Jai Vikram Singh Verma, a young entrepreneur, is quite proud of his ‘workaholic’ nature. “When I am working, I can forget to eat food and even go to the bathroom,” he admits. After passing out with an engineering degree from Vellore Institute of Technology, Verma, who hails from Jaipur, started an IT consulting firm, where he began doing python programming for US-based clients. It was a regular, smooth, good-paying work that often involved working for long hours. But for a workaholic like Verma, the long hours never mattered until the middle of 2015.
“My body just gave up. I began experiencing severe upper back pain because my muscles had swollen up. I couldn’t type on the keyboard because I felt pain in my shoulders. It was unbearable,” said Verma, who doesn’t want to reveal his age. The acute pain, which is unusual at Verma’s age under normal circumstances, forced him to stay off work for four months and go for regular yoga and physiotherapy sessions. Doctors proved ineffective.
After he got better, Verma began pondering about using technology to help people with back pain, especially with more and more cases being reported from youngsters working in the IT field. And that’s what led Verma to come up in a span of fewer than two years with Spiqi – India’s first posture improvement wearable.
At ‘Huddle Kerala, a diverse startup conclave organised by the state government in conjunction with Internet and Mobile Association of India (IAMAI) over the weekend at Kovalam, Verma’s efforts to raise a startup and come up with a unique hardware in the healthcare industry bore fruit. He won the second prize under IAMAI’s ‘IOT.in’ incubator programme and walked off with a Rs 5 lakh cash award. “It has been a super difficult journey. And the journey has told me never to give up. I am very, very happy right now,” Verma told indianexpress.com
The wearable, that Verma came up with, is compact, made of a combination of plastic and rubber that can be fixed to the back of the neck between the shoulders using a sticker. Spiqi has an advanced sensor that vibrates when the wearer slouches, reminding him/her to straighten up. It monitors the person’s back activity in real time, setting time-based posture goals and advising him/her to take regular breaks.

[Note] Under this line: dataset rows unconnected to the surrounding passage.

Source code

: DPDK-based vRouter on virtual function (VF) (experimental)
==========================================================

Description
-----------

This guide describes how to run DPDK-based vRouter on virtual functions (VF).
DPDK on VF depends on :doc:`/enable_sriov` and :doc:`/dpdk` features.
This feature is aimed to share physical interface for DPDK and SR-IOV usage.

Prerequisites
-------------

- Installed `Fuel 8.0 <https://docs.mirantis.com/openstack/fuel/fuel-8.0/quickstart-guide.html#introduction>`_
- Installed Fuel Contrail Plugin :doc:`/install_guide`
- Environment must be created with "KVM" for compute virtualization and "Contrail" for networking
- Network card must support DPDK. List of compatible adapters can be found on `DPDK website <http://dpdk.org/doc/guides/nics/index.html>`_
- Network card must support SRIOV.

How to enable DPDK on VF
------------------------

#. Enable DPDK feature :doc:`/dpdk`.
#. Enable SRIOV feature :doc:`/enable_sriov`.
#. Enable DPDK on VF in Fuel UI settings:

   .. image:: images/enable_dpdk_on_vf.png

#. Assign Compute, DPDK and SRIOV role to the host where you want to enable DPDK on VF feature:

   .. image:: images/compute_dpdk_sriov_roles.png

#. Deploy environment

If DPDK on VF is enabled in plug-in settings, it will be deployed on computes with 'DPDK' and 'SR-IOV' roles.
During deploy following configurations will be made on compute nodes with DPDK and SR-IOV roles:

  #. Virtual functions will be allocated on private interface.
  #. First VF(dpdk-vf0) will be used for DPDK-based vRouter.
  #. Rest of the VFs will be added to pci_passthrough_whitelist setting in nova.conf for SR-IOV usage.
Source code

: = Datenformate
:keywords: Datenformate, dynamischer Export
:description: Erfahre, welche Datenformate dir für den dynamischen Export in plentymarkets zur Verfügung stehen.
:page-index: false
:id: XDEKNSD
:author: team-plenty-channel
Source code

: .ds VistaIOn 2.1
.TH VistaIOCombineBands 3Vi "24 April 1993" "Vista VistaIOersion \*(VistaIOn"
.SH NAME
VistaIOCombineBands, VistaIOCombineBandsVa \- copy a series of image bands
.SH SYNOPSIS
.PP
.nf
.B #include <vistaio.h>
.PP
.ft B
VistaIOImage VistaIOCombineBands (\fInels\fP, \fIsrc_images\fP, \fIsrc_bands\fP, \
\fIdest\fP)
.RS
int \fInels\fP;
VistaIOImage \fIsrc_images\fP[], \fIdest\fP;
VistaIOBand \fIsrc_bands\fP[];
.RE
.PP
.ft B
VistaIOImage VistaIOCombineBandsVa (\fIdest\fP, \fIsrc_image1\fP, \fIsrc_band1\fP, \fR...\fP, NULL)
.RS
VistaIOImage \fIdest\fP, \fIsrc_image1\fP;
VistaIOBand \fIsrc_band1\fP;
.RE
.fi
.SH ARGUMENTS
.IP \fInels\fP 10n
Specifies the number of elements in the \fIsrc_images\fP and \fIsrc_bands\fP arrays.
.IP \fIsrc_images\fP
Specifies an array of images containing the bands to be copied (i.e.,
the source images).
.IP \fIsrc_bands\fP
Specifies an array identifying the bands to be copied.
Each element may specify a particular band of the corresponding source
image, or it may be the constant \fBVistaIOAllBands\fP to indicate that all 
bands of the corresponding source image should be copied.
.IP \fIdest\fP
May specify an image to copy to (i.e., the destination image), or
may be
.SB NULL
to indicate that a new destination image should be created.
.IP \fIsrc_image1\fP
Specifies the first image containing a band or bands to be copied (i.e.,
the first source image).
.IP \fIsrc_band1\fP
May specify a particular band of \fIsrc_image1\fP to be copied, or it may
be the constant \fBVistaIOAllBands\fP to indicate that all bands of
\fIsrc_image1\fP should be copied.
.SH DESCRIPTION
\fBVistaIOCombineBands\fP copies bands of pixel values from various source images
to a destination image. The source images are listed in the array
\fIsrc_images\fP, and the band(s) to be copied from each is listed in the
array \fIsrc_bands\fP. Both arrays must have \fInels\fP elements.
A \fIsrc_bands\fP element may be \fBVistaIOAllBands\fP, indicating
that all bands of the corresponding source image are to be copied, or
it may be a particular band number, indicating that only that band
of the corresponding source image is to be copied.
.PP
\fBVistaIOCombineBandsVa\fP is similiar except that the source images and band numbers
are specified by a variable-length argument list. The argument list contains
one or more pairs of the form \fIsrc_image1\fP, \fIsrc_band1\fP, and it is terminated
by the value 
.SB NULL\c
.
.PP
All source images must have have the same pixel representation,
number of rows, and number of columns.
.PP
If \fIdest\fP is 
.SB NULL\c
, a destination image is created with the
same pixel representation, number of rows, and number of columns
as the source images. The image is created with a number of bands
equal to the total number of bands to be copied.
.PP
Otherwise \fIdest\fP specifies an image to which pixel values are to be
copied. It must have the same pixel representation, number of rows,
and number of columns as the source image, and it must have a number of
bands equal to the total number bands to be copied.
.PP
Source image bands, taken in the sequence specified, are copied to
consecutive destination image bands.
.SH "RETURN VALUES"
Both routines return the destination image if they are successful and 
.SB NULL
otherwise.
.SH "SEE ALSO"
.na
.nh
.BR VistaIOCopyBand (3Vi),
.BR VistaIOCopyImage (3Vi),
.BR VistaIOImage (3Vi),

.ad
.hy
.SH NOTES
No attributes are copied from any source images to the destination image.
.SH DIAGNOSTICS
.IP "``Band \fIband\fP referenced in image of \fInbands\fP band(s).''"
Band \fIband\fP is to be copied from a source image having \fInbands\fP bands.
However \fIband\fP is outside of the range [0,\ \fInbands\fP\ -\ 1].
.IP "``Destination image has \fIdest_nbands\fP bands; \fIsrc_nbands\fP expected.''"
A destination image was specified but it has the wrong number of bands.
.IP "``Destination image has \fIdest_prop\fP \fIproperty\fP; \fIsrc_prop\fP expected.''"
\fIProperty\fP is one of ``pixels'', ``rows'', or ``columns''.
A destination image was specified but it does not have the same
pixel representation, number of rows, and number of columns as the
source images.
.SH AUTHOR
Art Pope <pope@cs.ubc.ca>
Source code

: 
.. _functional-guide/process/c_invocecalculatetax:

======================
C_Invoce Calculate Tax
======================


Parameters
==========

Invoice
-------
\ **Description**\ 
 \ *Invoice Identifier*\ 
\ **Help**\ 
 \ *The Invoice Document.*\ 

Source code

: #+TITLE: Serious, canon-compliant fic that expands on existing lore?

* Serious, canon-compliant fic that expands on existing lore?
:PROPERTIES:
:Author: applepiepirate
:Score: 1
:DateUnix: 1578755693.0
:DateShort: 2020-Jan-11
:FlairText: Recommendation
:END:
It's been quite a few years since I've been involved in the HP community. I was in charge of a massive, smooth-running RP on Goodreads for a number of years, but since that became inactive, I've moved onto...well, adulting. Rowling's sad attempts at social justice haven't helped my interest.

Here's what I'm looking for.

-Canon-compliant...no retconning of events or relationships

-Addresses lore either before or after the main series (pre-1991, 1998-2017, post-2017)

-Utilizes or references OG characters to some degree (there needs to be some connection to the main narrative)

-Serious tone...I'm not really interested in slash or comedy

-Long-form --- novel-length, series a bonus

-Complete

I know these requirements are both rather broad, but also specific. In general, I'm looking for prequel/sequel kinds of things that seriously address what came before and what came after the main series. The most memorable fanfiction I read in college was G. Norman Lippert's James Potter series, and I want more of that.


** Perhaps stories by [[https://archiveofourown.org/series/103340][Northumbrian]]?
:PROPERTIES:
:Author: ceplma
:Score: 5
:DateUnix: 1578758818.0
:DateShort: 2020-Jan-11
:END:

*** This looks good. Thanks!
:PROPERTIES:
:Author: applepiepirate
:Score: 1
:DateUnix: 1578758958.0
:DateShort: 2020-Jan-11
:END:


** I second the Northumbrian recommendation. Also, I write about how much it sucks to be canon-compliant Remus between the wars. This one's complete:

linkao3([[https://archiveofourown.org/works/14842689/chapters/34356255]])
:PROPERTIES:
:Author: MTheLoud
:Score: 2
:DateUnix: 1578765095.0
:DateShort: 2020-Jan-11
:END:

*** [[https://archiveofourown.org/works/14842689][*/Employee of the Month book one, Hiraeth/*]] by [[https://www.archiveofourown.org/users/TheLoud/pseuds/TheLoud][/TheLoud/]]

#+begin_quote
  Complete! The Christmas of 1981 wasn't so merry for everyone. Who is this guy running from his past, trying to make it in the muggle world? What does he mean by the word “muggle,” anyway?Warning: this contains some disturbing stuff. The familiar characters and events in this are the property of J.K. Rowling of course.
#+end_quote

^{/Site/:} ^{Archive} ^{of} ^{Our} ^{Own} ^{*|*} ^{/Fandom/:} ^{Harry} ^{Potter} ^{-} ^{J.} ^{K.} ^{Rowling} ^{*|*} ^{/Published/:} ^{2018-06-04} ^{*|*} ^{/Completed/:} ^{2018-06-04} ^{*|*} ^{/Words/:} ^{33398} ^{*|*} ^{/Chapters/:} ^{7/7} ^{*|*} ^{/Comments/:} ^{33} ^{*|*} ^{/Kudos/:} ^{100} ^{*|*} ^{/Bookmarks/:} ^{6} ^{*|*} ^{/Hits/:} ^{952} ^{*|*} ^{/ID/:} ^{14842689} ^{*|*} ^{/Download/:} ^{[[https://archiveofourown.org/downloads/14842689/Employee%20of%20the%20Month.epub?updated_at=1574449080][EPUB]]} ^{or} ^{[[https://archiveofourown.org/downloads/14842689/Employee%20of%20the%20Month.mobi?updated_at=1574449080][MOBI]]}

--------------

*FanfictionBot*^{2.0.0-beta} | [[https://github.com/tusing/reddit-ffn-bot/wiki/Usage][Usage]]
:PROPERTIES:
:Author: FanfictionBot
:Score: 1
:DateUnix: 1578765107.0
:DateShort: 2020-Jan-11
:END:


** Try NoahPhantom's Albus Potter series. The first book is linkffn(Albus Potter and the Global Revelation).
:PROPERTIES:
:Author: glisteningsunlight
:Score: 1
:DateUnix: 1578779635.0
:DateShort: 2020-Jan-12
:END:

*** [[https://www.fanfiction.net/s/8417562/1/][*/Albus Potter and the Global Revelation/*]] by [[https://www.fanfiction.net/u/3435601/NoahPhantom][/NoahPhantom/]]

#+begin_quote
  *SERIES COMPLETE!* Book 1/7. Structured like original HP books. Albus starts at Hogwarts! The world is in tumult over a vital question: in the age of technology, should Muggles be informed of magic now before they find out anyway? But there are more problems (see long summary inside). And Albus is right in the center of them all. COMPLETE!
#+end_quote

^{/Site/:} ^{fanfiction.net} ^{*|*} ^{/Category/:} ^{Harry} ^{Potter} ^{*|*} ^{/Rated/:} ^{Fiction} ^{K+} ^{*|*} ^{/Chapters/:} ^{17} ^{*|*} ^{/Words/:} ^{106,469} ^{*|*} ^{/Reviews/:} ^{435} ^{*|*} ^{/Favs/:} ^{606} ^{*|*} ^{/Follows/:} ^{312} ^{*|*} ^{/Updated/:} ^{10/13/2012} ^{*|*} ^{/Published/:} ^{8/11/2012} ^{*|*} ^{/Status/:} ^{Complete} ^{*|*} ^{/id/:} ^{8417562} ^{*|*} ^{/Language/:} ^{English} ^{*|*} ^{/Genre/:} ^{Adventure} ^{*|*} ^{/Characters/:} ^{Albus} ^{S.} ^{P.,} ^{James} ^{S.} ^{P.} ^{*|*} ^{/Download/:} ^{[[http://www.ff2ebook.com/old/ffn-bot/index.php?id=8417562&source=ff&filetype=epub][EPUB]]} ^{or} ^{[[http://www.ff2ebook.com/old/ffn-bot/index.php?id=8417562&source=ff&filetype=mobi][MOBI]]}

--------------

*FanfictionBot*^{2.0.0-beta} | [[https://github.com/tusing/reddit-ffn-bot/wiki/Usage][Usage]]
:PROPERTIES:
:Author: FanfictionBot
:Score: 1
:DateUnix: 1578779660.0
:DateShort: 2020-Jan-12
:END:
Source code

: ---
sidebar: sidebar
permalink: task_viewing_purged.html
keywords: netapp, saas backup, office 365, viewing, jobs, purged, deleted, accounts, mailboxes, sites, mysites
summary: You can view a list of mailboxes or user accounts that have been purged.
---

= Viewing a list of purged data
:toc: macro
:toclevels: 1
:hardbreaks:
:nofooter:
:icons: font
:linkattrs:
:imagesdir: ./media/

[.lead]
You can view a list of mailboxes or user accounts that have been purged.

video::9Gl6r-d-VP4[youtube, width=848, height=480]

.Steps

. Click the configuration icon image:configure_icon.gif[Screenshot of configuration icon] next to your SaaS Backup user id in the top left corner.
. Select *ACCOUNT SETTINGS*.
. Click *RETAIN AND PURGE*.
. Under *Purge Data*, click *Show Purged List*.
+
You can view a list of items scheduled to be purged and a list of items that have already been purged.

Verma claims his device uses AI to calibrate automatically to the person’s back movements, helping him/her to develop a habit of changing posture within a specified timeframe. It has to be electronically charged and runs for two-and-a-half days under normal temperature conditions. A mobile app has been developed which can be connected to the device to track posture goals. “If you don’t change your posture despite warnings, then a message will go to your wife or girlfriend,” laughs Verma, who has stopped his regular IT consulting work to focus completely on Spiqi.
Verma feels his aspiration of using technology to make a change in the healthcare industry is reaffirmed every time he hears young people complaining of spondylitis or joint pain. “Imagine 22-year-olds getting diagnosed with back pain. I mean, what will happen when they cross 30?” he asked. The Jaipur-based entrepreneur currently works with a team of two engineers, a business person, four physiotherapists and friends in mentoring roles.
Having pooled in Rs 25 lakh from his own pocket, mostly for the hardware, Verma’s next target is in attracting investors to take his product to the market. Over the next two months, he said the first batch of 100 products will go live on the Amazon launchpad for which he is anxiously awaiting feedback.